The only remaining question on habeas review is whether to grant petitioner a certificate of appealability. Under Rule 11 of the Rules Governing Section 2254 Cases, the court must issue or deny a certificate of appealability when entering a final order adverse to a petitioner. To obtain a certificate of appealability, the applicant must make a “substantial showing of the denial of a constitutional right.” 28 U.S.C. § 2253(c)(2); Tennard v. Dretke, 542 U.S. 274, 282 (2004). This means that “reasonable jurists could debate whether (or, for that matter, agree that) the petition should have been resolved in a different manner or that the issues presented were adequate to deserve encouragement to proceed further.” Miller El v.

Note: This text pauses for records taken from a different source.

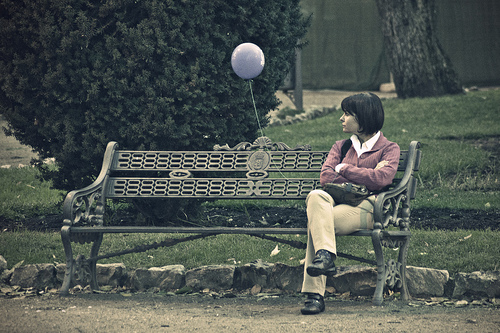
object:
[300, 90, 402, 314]
girl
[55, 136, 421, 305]
bench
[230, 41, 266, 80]
balloon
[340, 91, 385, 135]
hair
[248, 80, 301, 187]
string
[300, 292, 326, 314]
shoes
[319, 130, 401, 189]
blazer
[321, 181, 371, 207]
bag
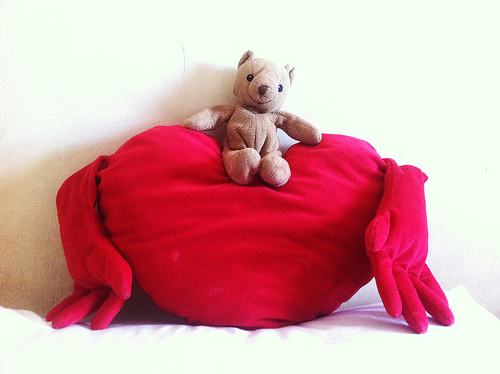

Cockrell, 537 U.S. 322, 336 (2003) (internal quotations and citations omitted). Because this court finds that no reasonable jurists would debate whether the petition was untimely and petitioner abandoned his third ground for relief, the court will not issue petitioner a certificate of appealability.
ORDER
IT IS ORDERED that:
1) Respondent Lizzie Tegels's motion to dismiss (dkt. #9) is GRANTED and petitioner William T. Peterson's petition for a writ of habeas corpus under 28 U.S.C. § 2254 is DISMISSED as untimely.
2) Petitioner is DENIED a certificate of appealability.